Tuesday Throwback: GE’s Misguided “Sixteen Tons” Coal Commercial

This General Electric ad is from 2005, and it’s a mess. First, let’s ignore the political implications and the fact that “clean coal” is a very controversial topic. We’re just focusing on the commercial. It features sweaty, muscular, attractive young men and women shoveling coal while scantily clad. That’s one problem…while very nice to look at, it’s not quite representative of a real coal mine. And then there’s the music used. The song is “Sixteen Tons”, Tennessee Ernie Ford’s classic miner’s lament (originally written and recorded by Merle Travis). The lyrics refer to the truck system, where coal miners were not paid in cash, but in scrip that was only accepted for goods at a “company store.”  Coal mine companies also typically owned the town’s houses in which miners lived.
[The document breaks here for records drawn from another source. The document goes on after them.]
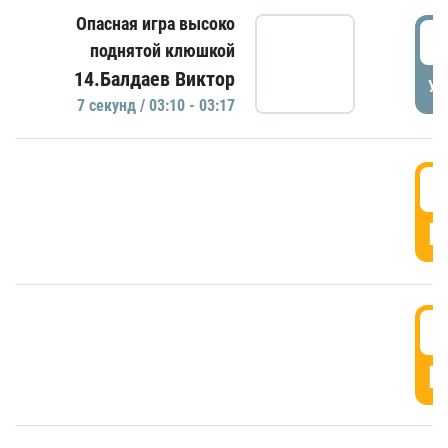
Опасная игра высоко
0
поднятой клюшкой
14.Балдаев Виктор
УД
7 секунд / 03:10 - 03:17
0
Г
0
Г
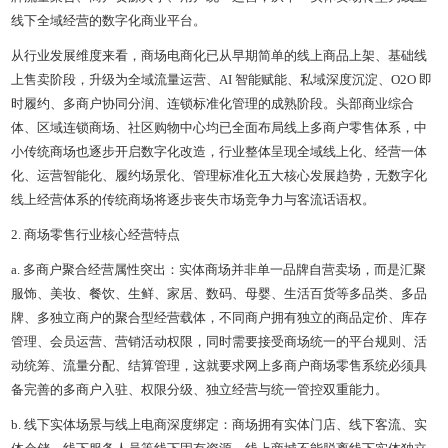
线下全域经营的数字化商业平台。
从行业发展维度来看，商场电商化已从早期简单的线上商品上架、基础线
上售卖阶段，升级为全域流量运营、AI 智能赋能、私域深度沉淀、O2O 即
时履约、多商户协同分润、连锁标准化管理的成熟阶段。头部商业综合
体、区域连锁商场、社区购物中心均已全面布局线上多商户零售体系，中
小传统商场也逐步开启数字化改造，行业整体呈现全域线上化、经营一体
化、运营智能化、履约场景化、管理标准化五大核心发展趋势，无数字化
线上经营体系的传统商场将逐步丧失市场竞争力与客流话语权。
2. 商场零售行业核心经营特点
a. 多商户聚合经营属性突出：实体商场并非单一品牌自营卖场，而是汇聚
服饰、美妆、餐饮、生鲜、家居、数码、母婴、生活百货等多品类、多品
牌、多独立商户的聚合型经营载体，不同商户拥有独立的商品定价、库存
管理、会员运营、营销活动权限，同时需要接受商场统一的平台规则、活
动统筹、流量分配、结算管理，这就要求网上多商户商场零售系统必须具
备完善的多商户入驻、权限分级、独立经营与统一管控双重能力。
b. 线下实体场景与线上电商深度绑定：商场拥有实体门店、线下客流、实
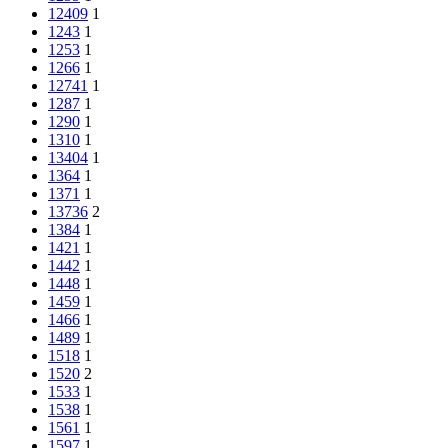
12409
1
1243
1
1253
1
1266
1
12741
1
1287
1
1290
1
1310
1
13404
1
1364
1
1371
1
13736
2
1384
1
1421
1
1442
1
1448
1
1459
1
1466
1
1489
1
1518
1
1520
2
1533
1
1538
1
1561
1
1597
1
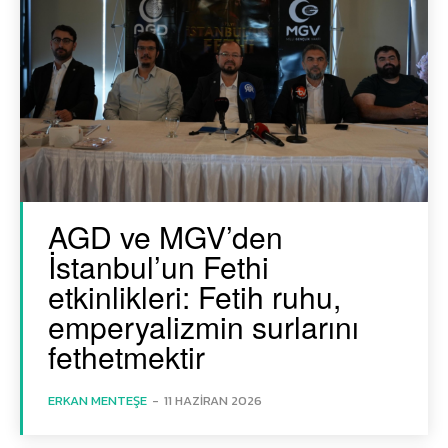
AGD ve MGV’den
İstanbul’un Fethi
etkinlikleri: Fetih ruhu,
emperyalizmin surlarını
fethetmektir
ERKAN MENTEŞE
-
11 HAZIRAN 2026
As a consequence, workers couldn’t save cash, and so it was nearly impossible to leave the towns. Thus, “I owe my soul to the company store.” Which makes this a very dubious musical pick for GE. It seems like whoever made the commercial scoured for minutes to come up with a mining song and picked “Sixteen Tons.” Of course, a song about being too indebted to make it to heaven doesn’t seem like a savvy choice (as Cracked notes). This spot was widely panned and for good reason. 19 likes vs. 96 dislikes on YouTube? Ouch.